The IPO of BSE Ltd, Asia's oldest stock exchange, got a big boost with retail investors bidding for 86 per cent of the portion reserved for them in the first few hours on Day 2, when subscription opened for retail investors.
On Saturday, BSE sold 46,28,158 equity shares of face value Rs2 each to anchor investors at a price of Rs806 per share, raising a total Rs373 crore, according to a BSE statement.
BSE is selling up to 15,427,197 shares in an offer-for-sale, which closes on Wednesday.
The offer is a 100-per cent book-building one, and existing shareholders are selling 15.42 million shares through the offer-for-sale route. The issue represents 28.26 per cent of BSE's pre-issue capital.
More than 300 of the existing shareholders are selling 15.4 million shares through the offer-for-sale route, which work out to around 30 per cent of the total holding.
The existing shareholders of BSE include Bajaj Holdings Investment, Caldwell India Holdings, Acacia Banyan Partners, Singapore Exchange, the Mauritius-based arm of American investor George Soros' Quantum Fund and foreign fund Atticus.
There are around 9,000 shareholders in the BSE, in which originally brokers mainly held shares.
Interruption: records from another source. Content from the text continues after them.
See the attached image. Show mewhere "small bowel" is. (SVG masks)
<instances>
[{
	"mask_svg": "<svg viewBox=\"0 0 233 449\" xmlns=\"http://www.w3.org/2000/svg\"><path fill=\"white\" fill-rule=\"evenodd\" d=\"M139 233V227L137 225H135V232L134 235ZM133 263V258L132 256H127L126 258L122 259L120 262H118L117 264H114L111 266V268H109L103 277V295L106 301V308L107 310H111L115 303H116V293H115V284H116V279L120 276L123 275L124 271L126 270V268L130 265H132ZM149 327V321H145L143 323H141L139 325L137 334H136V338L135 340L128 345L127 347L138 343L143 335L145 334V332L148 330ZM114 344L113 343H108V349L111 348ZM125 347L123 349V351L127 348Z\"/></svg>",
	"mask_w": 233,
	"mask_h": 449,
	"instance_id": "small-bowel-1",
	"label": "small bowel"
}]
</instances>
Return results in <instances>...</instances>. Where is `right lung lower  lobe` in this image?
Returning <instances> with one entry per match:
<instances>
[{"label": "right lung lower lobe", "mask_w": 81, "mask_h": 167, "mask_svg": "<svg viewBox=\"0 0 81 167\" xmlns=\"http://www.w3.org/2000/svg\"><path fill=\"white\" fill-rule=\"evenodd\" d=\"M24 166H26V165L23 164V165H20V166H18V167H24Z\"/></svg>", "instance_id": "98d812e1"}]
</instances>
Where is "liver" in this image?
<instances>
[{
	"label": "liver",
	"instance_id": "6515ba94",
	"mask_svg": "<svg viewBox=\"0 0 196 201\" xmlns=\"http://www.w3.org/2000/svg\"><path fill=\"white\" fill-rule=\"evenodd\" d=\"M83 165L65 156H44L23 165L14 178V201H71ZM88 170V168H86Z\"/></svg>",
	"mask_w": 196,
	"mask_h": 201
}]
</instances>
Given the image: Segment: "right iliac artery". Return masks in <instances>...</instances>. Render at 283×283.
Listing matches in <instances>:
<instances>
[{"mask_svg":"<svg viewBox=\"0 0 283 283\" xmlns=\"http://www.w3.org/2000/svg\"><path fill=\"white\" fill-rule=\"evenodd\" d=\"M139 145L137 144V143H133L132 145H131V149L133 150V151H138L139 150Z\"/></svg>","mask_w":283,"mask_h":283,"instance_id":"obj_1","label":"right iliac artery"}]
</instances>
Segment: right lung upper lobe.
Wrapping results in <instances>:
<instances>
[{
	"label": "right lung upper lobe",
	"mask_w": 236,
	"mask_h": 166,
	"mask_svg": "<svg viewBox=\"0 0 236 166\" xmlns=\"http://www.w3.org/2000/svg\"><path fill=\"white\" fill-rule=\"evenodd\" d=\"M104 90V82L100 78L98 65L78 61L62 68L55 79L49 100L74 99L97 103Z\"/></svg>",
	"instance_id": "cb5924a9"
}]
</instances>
However, a host of foreign investors and domestic financial institutions have acquired shares over the years and the IPO will provide some of them an exit opportunity to monetise their assets. Shares of nearly 3,000 companies trade on this platform.
The global co-ordinators and book running lead managers are Edelweiss, Axis Capital, Jefferies India, and Nomura.
The shares be will listed on rival bourse National Stock Exchange (NSE) early next month.
Rival NSE also filed draft papers with Sebi last month for an estimated Rs10,000 crore IPO.
Sebi, meanwhile, has notified rules allowing foreign investors to own up to 15 per cent stake in an exchange, a move that is expected to help attract more overseas funds.